System Architecture

•

February 1, 2022

Schedulearn

A lightweight scheduling system for deep learning models

Introduction

Schedulearn, stands for Schedule + Learn, is a lightweight scheduling system for deep learning models. It is designed to be a simple and easy-to-use system for scheduling deep learning models so that users can focus on developing their models without constantly worrying about resources.

Motivation

This project was a thesis project made by someone else and initially made with Kubernetes as the orchestrator, Go as the backend language, and MongoDB as the database. Looking at the codebase, it occurred to me that the system was made in hurry, too complex for a prototype scheduling system, and resource hungry. Running the MongoDB itself would require 200+ MB of RAM. Overall, the entire system required 500+ MB of RAM. Even though the backend system was written in Go, there were too many redundancy and unnecessary code, leading to poor code quality, maintainability, and performance.

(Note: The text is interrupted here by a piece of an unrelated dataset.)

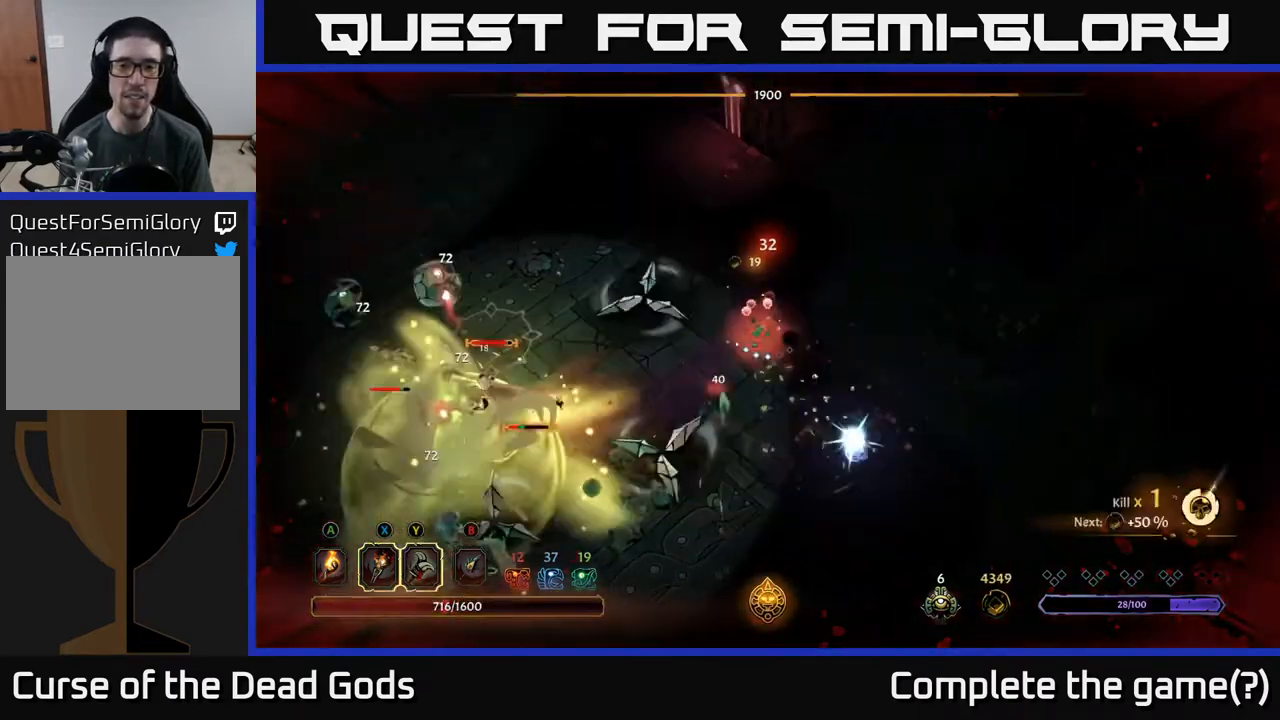
{"buttons": [], "left_stick": "up-left", "right_stick": "center", "events": [[350, "R2", "down"], [450, "left_stick", "up-left"], [483, "R2", "up"]]}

At the end, I decided to rewrite the entire project using Docker, Python, and SQLite. Even though the project was written in Python, the entire system only requires 100+ MB of RAM. The SQLite DB file containing all training metadata only requires 100kb of storage. The project resulted in a dramatically smaller codebase, reduced to just 25% of its original size. I also achieved a 80% reduction in resource requirements.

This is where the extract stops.